What Gets Easier and What Gets Harder - Kyung Yoon

In Chapter 1 of 19 in her 2011 Capture Your Flag interview, non-profit executive Kyung Yoon answers "What is Getting Easier and What is Getting Harder in Your Life?  In her non-profit leadership role, she finds her work gets easier as her organization brand becomes stronger and better known.  Yoon finds drawing boundaries for non-profit and community initiatives progressively more challenging as she identifies more deserving potential grantees yet remains constrained by fundraising limitations. 

Kyung Yoon is the executive director of the Korean American Community Foundation (KACF) in New York City.  An award-winning journalist and documentary film producer, Yoon earned an MA in International Relations from Johns Hopkins University and a BA in History and Political Science at Wellesley College.

Transcription: 

Erik Michielsen:  What's getting easier and what's getting harder in your life?

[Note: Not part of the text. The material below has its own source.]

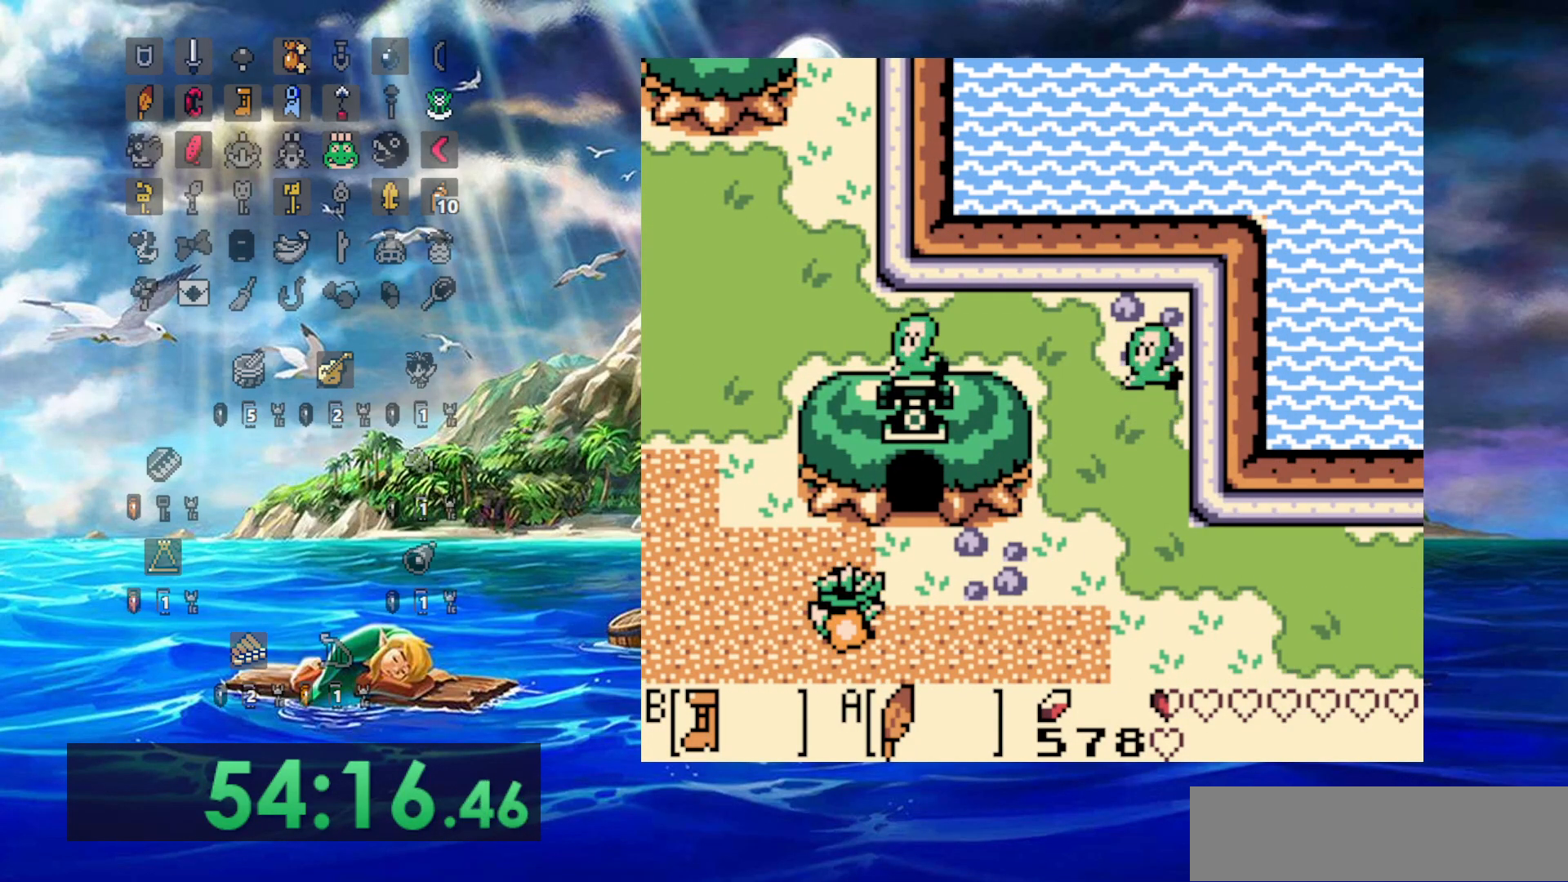
{"dt_ms": 500, "buttons": ["B", "DPAD_RIGHT"], "events": []}
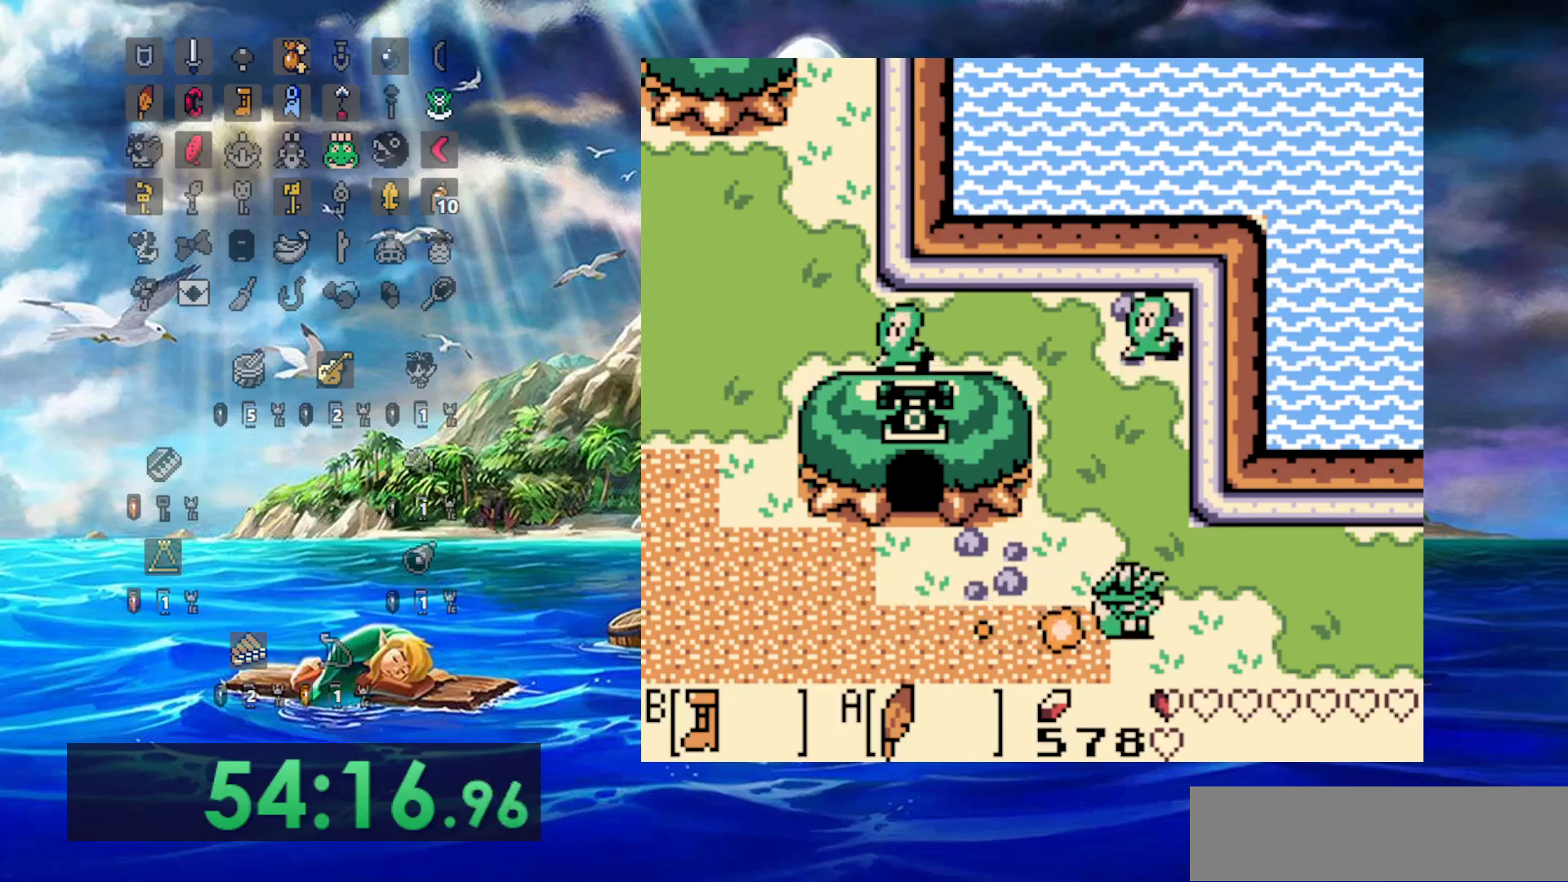
{"dt_ms": 500, "buttons": ["B", "DPAD_RIGHT"], "events": []}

Kyung B. Yoon:  I think professionally, being the executive director of a nonprofit organization, community foundation that was essentially a start up.  This is our ninth year.  And, I can see that it is getting easier as the Korean American Community Foundation is becoming known.  We are definitely establishing a brand.  And, especially in the Korean American and Asian American communities, particularly around the New York area, people know what we are about.  And so, I think it's easier to talk about our vision, our mission.  It's never easy to raise funds but it certainly is very different from the early days when I would say, KACF and they'd say, "KFC?  Are you selling chicken?" 

As far as what's getting harder, I think as we, as a community foundation, we are funders in the community, so there's the grant making aspect, working with our grantee partners who are nonprofit organizations that are addressing some of the most pressing needs in the community, really working with some of the most vulnerable populations.  And so, I think it's harder to draw boundaries around what it is.  Because of course, we want to help everyone and yet our resources are limited and we need to stay focused on what is the mission of KACF.  For me personally, I think it's just hard because I'd like to go out to every single one of the benefit dinner galas of our grantee partners, also being in the community.  Also, as a fundraiser in the community, we know we need to constantly be doing work to raise awareness about KACF.  And so, I find that it's kind of never ending.  And, that's challenging but it's also work that is extremely near and dear to my heart and very meaningful.  So, I feel very blessed to be able to do it.